TheChosenIndividual opened this issue ยท 2 comments

commented

Quick context: I was making experiments with PWR reactors to compare their output to an RBMK reactor, and then began to experiment with heat-exchanging steam compression
image
(Aka, Using the hot coolant cycled throughout the reactor to compress the steam in various stages, as seen in the image, for reactors that dont support internal steam compression, all of them except the RBMK)

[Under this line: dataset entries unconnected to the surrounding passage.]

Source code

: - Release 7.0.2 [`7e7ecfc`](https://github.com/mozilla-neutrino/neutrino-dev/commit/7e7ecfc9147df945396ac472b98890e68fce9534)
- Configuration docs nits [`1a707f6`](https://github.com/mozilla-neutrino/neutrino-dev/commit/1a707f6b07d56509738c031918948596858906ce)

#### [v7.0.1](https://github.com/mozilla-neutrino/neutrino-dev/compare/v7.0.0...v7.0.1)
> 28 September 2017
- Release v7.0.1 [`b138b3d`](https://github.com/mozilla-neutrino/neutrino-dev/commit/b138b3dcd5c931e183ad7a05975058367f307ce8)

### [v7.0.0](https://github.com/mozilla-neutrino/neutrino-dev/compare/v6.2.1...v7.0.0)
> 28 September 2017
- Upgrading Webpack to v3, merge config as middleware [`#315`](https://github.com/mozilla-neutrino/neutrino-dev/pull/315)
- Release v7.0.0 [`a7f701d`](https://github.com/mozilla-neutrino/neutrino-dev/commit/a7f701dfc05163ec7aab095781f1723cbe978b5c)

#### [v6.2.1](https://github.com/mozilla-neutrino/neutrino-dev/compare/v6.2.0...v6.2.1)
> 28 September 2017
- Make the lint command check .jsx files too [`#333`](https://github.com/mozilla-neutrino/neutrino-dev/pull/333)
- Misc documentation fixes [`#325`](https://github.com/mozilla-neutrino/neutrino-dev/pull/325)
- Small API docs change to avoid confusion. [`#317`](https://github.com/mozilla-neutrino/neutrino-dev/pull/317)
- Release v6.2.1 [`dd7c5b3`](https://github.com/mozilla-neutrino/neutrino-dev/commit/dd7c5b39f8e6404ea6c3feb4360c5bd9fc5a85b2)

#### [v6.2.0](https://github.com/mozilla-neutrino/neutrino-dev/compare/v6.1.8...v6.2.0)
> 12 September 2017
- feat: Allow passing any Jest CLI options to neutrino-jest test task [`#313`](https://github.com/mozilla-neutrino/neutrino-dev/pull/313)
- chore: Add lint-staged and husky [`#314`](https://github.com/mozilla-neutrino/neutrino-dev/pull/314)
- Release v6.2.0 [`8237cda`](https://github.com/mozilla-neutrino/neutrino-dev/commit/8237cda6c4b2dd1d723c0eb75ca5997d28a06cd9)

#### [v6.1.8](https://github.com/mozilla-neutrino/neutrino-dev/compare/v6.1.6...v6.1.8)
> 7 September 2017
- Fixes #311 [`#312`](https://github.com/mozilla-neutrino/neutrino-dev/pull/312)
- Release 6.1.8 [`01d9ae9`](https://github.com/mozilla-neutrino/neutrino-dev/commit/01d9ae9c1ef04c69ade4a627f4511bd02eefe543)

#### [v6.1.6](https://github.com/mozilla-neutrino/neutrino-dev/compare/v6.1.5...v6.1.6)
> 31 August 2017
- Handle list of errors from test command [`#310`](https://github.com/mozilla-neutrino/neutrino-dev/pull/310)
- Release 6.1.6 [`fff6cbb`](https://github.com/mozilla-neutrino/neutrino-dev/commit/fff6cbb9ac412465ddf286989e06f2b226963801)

Upon completing the turbines and heat exchangers setup, i realized that the energy produced was significantly lower, running some tests and looking at the game's steam compression stats, i realized that a mb of dense steam GENERATES THE EXACT SAME AMOUNT OF ENERGY as a mb of normal steam, which would be fine if they had a 1:1 conversion ratio, however, instead, they have a 10:1 conversion ratio, which means that when converting steam to dense steam, you will always objectively get less energy than if you left it at uncompressed steam, which, essentially means, that the energy harnessed by all following steps of steam compression, is always lower than what it would be if scaled correctly, maybe it was made for balance purposes and im just unaware of that, but in case it wasnt, im posting it here so it can be fixed, should be an easy fix anyway, increasing the amount of energy a mb of dense steam produces, without needing to change the conversion ratio

Thanks for reading

-Chosen

commented

Diminishing returns from compressed steam is very much intentional, the point of compressed steam is to allow higher throughput for things with limited buffer sizes, like reactors. Manually compressing steam isn't the intended way of doing it.

commented

Diminishing returns from compressed steam is very much intentional, the point of compressed steam is to allow higher throughput for things with limited buffer sizes, like reactors. Manually compressing steam isn't the intended way of doing it.

yeah i know when it comes to the actual quantity of steam, but isnt it a bit problematic that a mb of dense steam produces the same as a mb of normal steam?